Method to remove silent mutations #1252

Open jeromekelleher opened 3 years ago

jeromekelleher commented 3 years ago

As discussed in an msprime issue (https://github.com/tskit-dev/msprime/pull/1548#issuecomment-801165185) it would be useful to have a method to remove silent mutations.

Snags:

  1. Which mutation do we keep?
  2. What do we do with metadata? (options: ignore entirely, only consider mutations silent if their metadata is identical, ...)

There is also possibility of adding this to the canonicalise operation, but on reflection I think maybe not (mostly because of metadata question)

petrelharp commented 3 years ago

Which mutation do we keep?

Any mutation where derived_state != previous state.

But - I'm not sure we even want to provide this method? The only semi-legit use case I can think of is if someone simulates from some strange model where there's lots and lots of silent mutations, and wants to remove them for efficiency. For sure people might think they want it in other situations, but I'm not convinced.

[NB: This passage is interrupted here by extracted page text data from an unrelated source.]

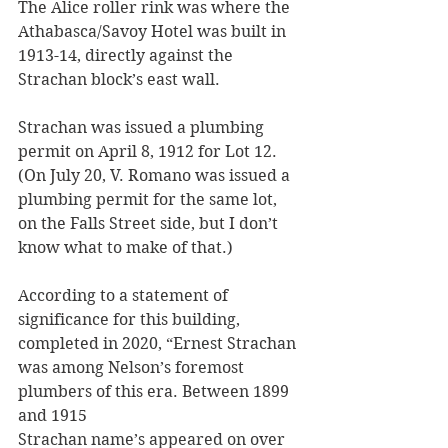
The Alice roller rink was where the 
Athabasca/Savoy Hotel was built in 
1913-14, directly against the 
Strachan block’s east wall. 
Strachan was issued a plumbing 
permit on April 8, 1912 for Lot 12. 
(On July 20, V. Romano was issued a 
plumbing permit for the same lot, 
on the Falls Street side, but I don’t 
know what to make of that.)
According to a statement of 
significance for this building, 
completed in 2020, “Ernest Strachan 
was among Nelson’s foremost 
plumbers of this era. Between 1899 
and 1915
Strachan name’s appeared on over 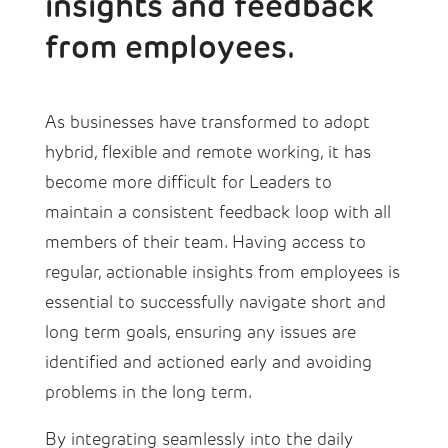
insights and feedback
from employees.
As businesses have transformed to adopt
hybrid, flexible and remote working, it has
become more difficult for Leaders to
maintain a consistent feedback loop with all
members of their team. Having access to
regular, actionable insights from employees is
essential to successfully navigate short and
long term goals, ensuring any issues are
identified and actioned early and avoiding
problems in the long term.
By integrating seamlessly into the daily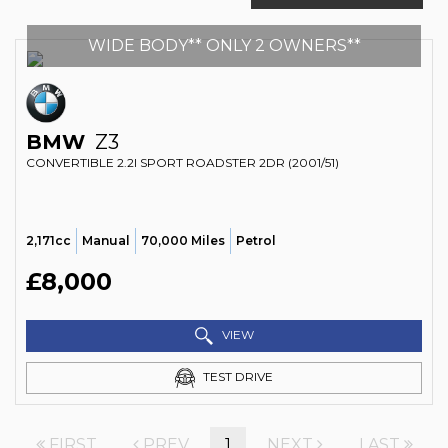
WIDE BODY** ONLY 2 OWNERS**
BMW
Z3
CONVERTIBLE 2.2I SPORT ROADSTER 2DR (2001/51)
2,171cc
Manual
70,000 Miles
Petrol
£8,000
VIEW
TEST DRIVE
FIRST
PREV
1
NEXT
LAST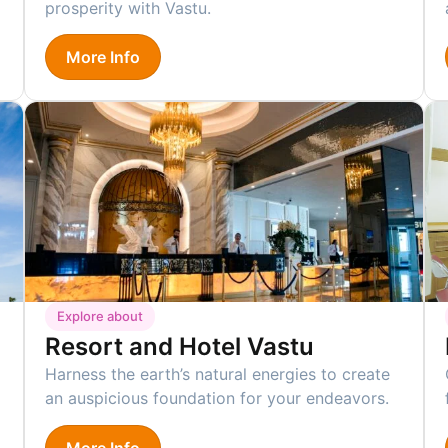
prosperity with Vastu.
More Info
Explore about
Resort and Hotel Vastu
Harness the earth’s natural energies to create
an auspicious foundation for your endeavors.
More Info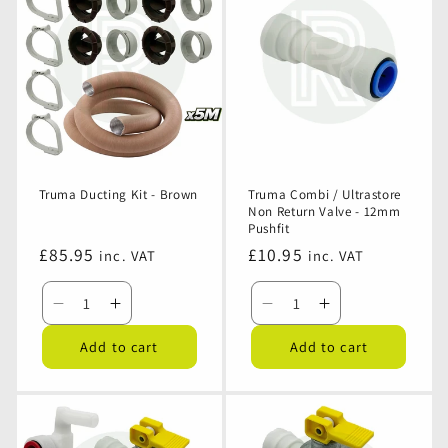
-
-
-
-
Black
Black
Beige
Beige
Truma Ducting Kit - Brown
Truma Combi / Ultrastore
Non Return Valve - 12mm
Pushfit
Regular
£85.95
Regular
£10.95
inc. VAT
inc. VAT
price
price
Decrease
Increase
Decrease
Increase
quantity
quantity
quantity
quantity
Add to cart
Add to cart
for
for
for
for
Truma
Truma
Truma
Truma
Ducting
Ducting
Combi
Combi
Kit
Kit
/
/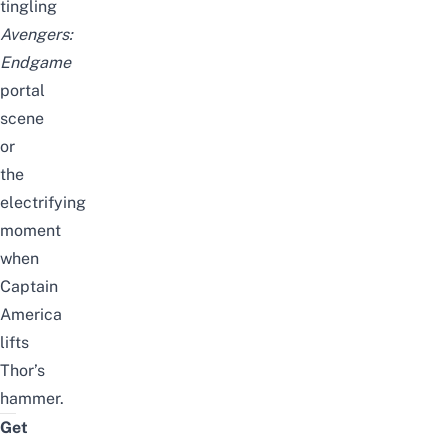
tingling
Avengers:
Endgame
portal
scene
or
the
electrifying
moment
when
Captain
America
lifts
Thor’s
hammer.
Get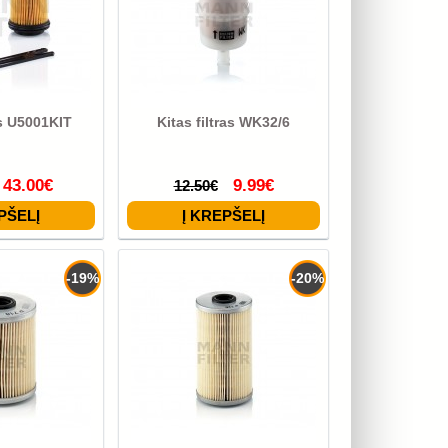
as U5001KIT
Kitas filtras WK32/6
43.00€
9.99€
12.50€
-19%
-20%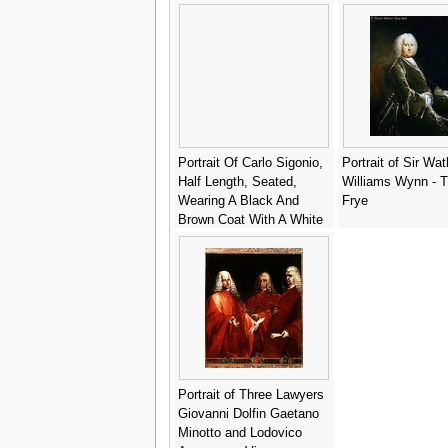
gold brocade and a red
Hans
velvet cloak - Andrea
Soldi
Portrait Of Carlo Sigonio,
Portrait of Sir Wat
Half Length, Seated,
Williams Wynn - 
Wearing A Black And
Frye
Brown Coat With A White
Collar - (after) Bartolomeo
Passerotti
Portrait of Three Lawyers
Giovanni Dolfin Gaetano
Minotto and Lodovico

jeromekelleher commented 3 years ago

Which mutation do we keep? Any mutation where derived_state != previous state.

Suppose we have a chain of mutations A -> A -> .... -> A. Do we keep the first or the last one?

The method is pretty low-priority for me too, just opening this issue as a way to track the discussion.

petrelharp commented 3 years ago

Suppose we have a chain of mutations A -> A -> .... -> A. Do we keep the first or the last one?

If the first A is the ancestral state, then we keep none of them! If it's T -> A -> A -> ... then we keep only the first one.